Two questions, then. First, why is there so much variation? And second, which ones are you going to believe?
With that much variation, they can’t all be right. So what’s up? A look at a single method might help answer the question. As you know, there are lots of elements and compounds in sea water—most obviously salt, but lots of other stuff too. You can pick one of those—let’s say salt—and measure its concentration in sea water. Then you can try to calculate how much saltier the sea is getting every year—or you can just log your measurements over a period of several years—and you can run that number back to calculate how many years ago the sea would have had no salt in it. That gives you a presumed date for the beginning of the ocean, which is not necessarily the same as the age of the earth, but at least it’ll tell you whether you’re dealing with thousands or millions or billions of years.
[As usual, there’s more to this than what I’ve mentioned here. Salt settles out of sea water in sediment, and there are other variables as well.

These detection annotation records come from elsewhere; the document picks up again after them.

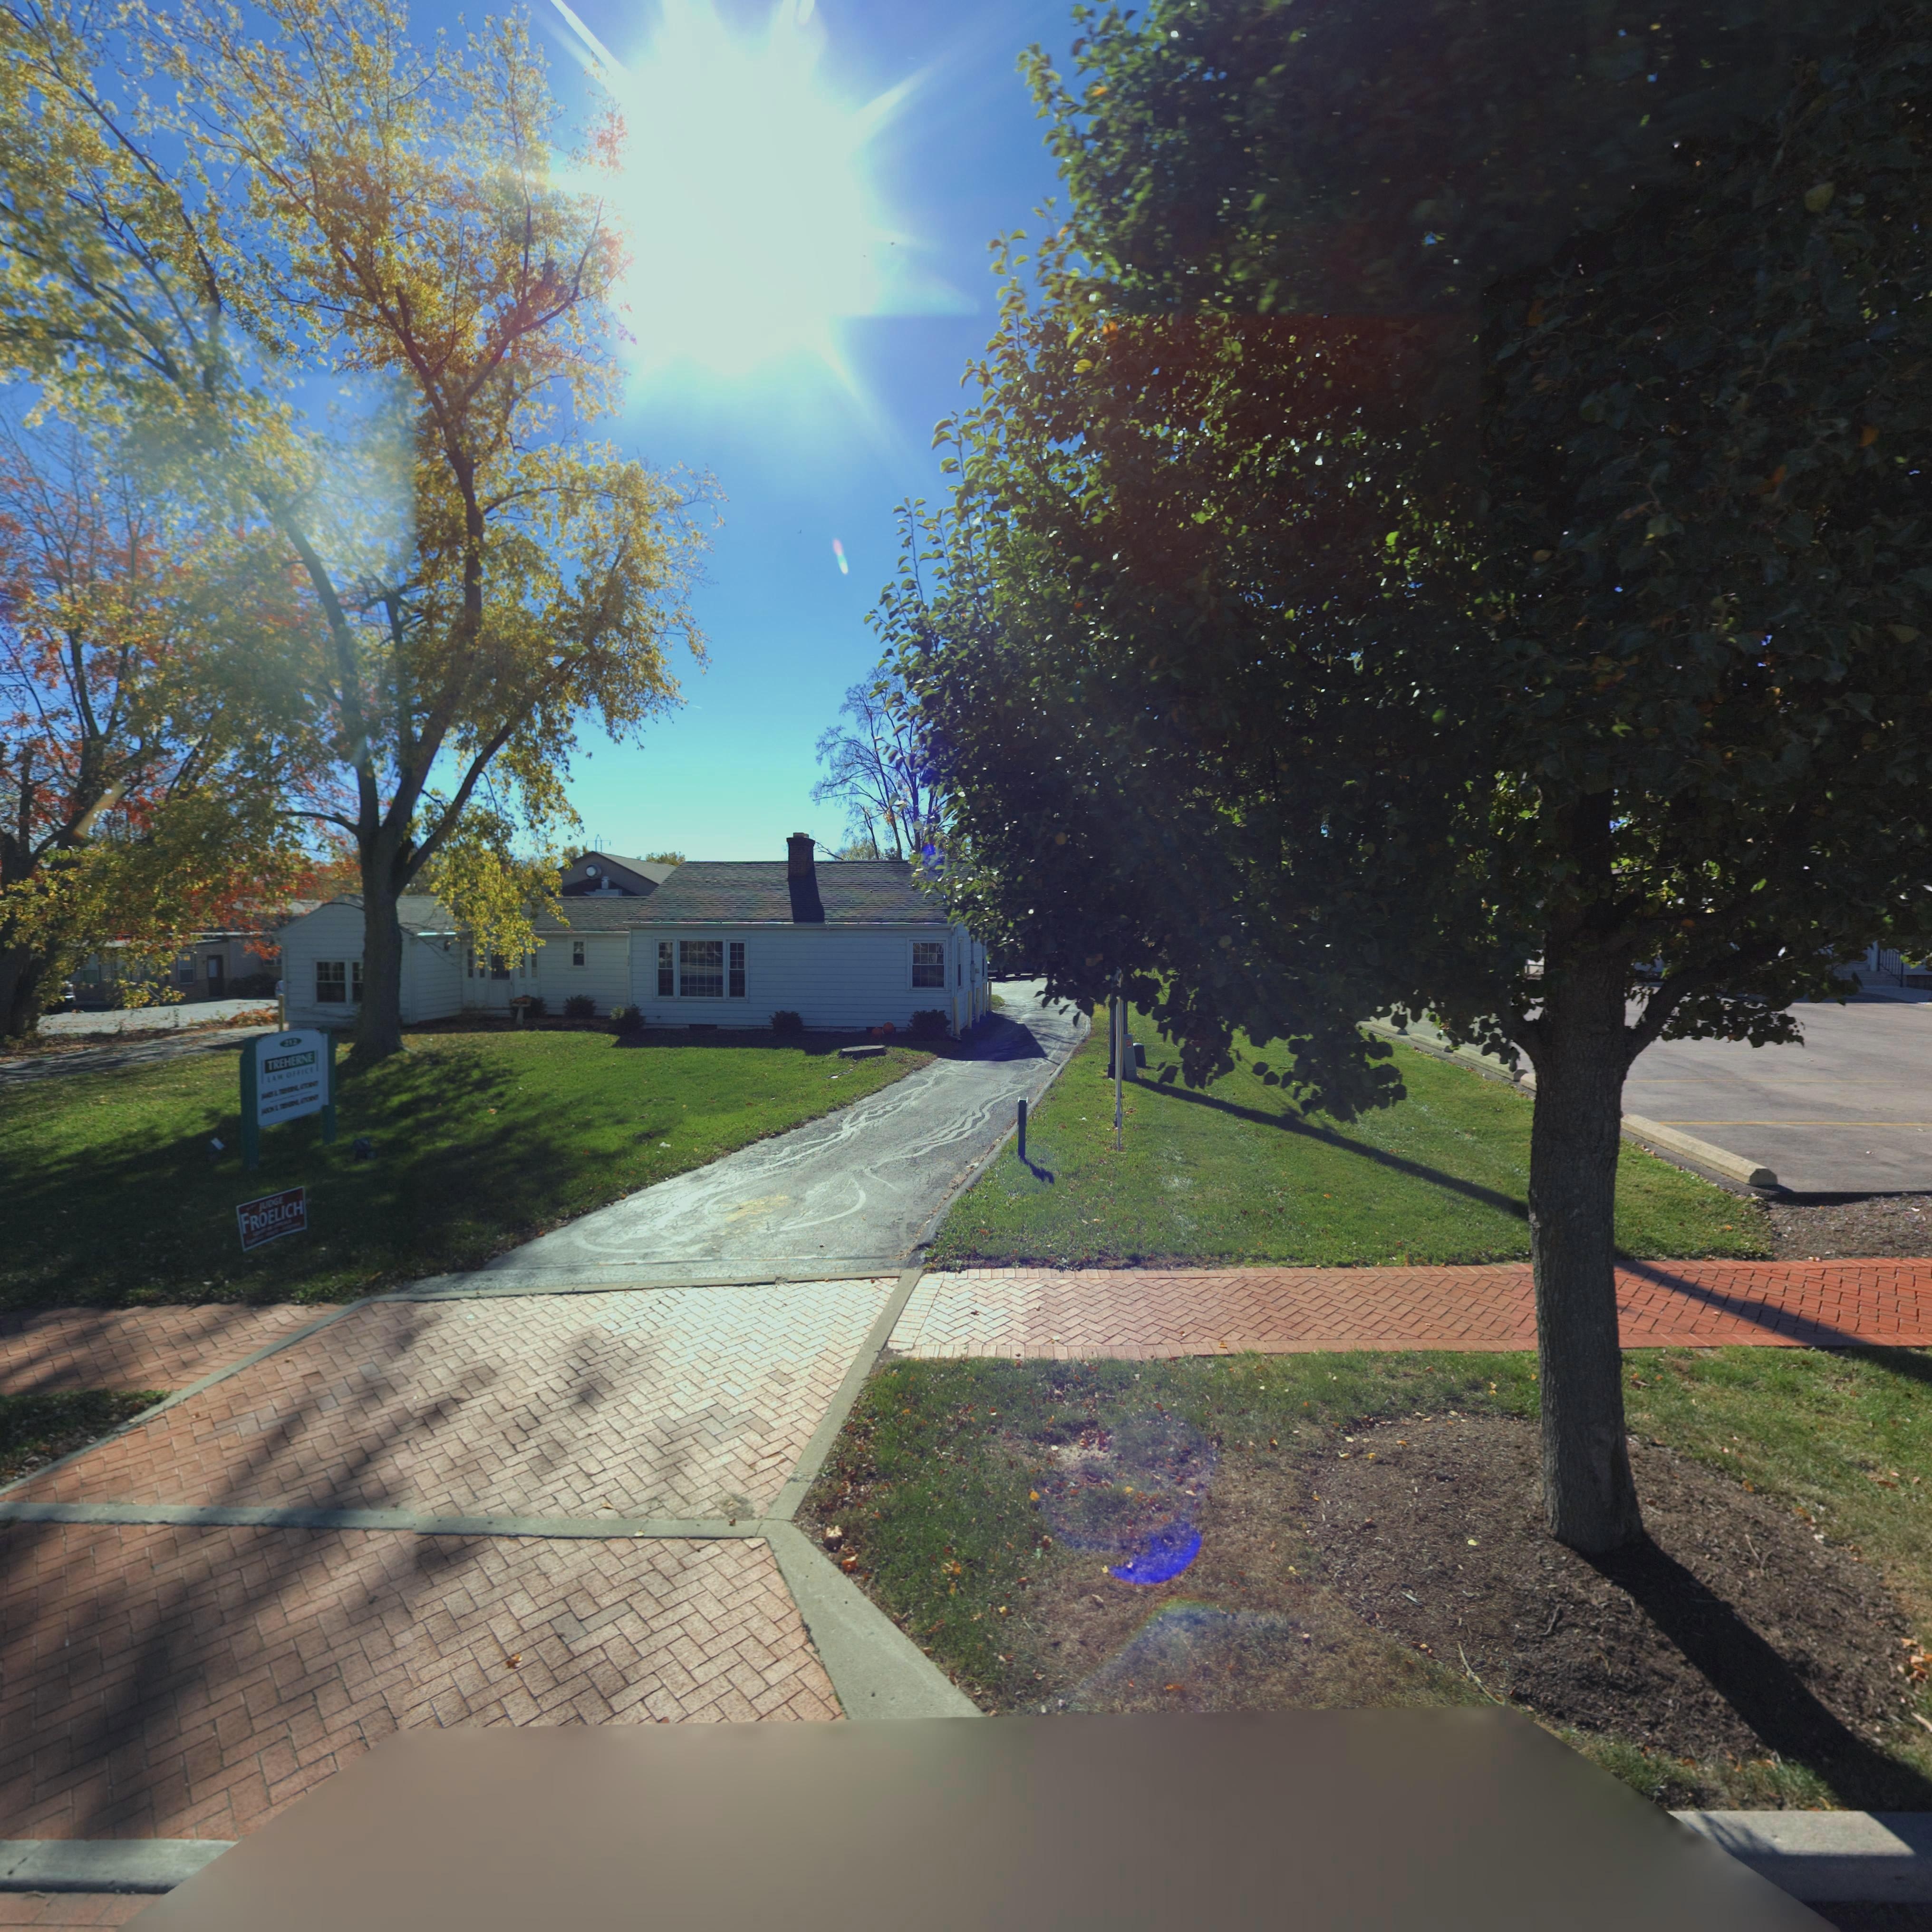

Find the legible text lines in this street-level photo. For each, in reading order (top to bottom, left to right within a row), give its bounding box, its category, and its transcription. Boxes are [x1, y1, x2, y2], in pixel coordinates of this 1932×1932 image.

[283, 1038, 298, 1047] StreetNumber: 212
[266, 1051, 315, 1072] BusinessName: TREHERNE
[265, 1065, 316, 1085] BusinessName: LAW OFFICE
[258, 1194, 284, 1214] None: JUDGE
[239, 1198, 304, 1236] None: FROELICH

The method attempts to take all of this into account.]
Well, it turns out that when you run those numbers for different substances—salt, magnesium, calcium, whatever—you get different dates, sometimes widely varying dates. Why?
I think the answer is obvious. There’s an assumption behind the method. When you extrapolate the rate of increasing concentration back into previous years, you’re assuming that the rate was essentially constant over time. That seems to be a reasonable assumption, but it’s an assumption nonetheless; it’s uniformitarianism, which underlies pretty much all of evolutionary thinking.
But imagine another scenario. What would an unusual year—say, a year with a significant flood, even a global one—do to the numbers?
So our calculations are hostage to annual deviations in runoff to the oceans. And the very fact that our numbers differ from substance to substance tells us that the deposition has not been uniform. Our assumption is wrong, and our results are therefore invalid.
So we have dates, “measured” by geochronometers, that are all over the place.
Which ones do we pick?
Ah, there’s the rub. Our choices will be driven by our assumptions. If you’re Donald Johanson, and you’re confident that the earth is 4.5 billion years old, you’re going to select those indicators as examples of how science is done. After all, the ones that take us below 10,000 years can’t possibly be right. They’re statistical outliers. Obviously.
That’s called slanted selection of evidence, and like assuming your conclusion, it’ll get you an F on your freshman research paper.
(Now, this is a sword that cuts both ways. I’m strongly tempted to listen to just the geochronometers that indicate a young earth; I’ve even linked to several above. I need to do the best I can with the data myself, not letting my bias cloud my openness to hard facts.)
But my point is that the geochronometers don’t tell a single story, because we can demonstrate that a great many of them are based on illegitimate assumptions. So why do we insist that only one story can be told, and that the tellers of other stories are mythematicians? And where is the robustness in the evidence that seeks to turn me from the Scripture?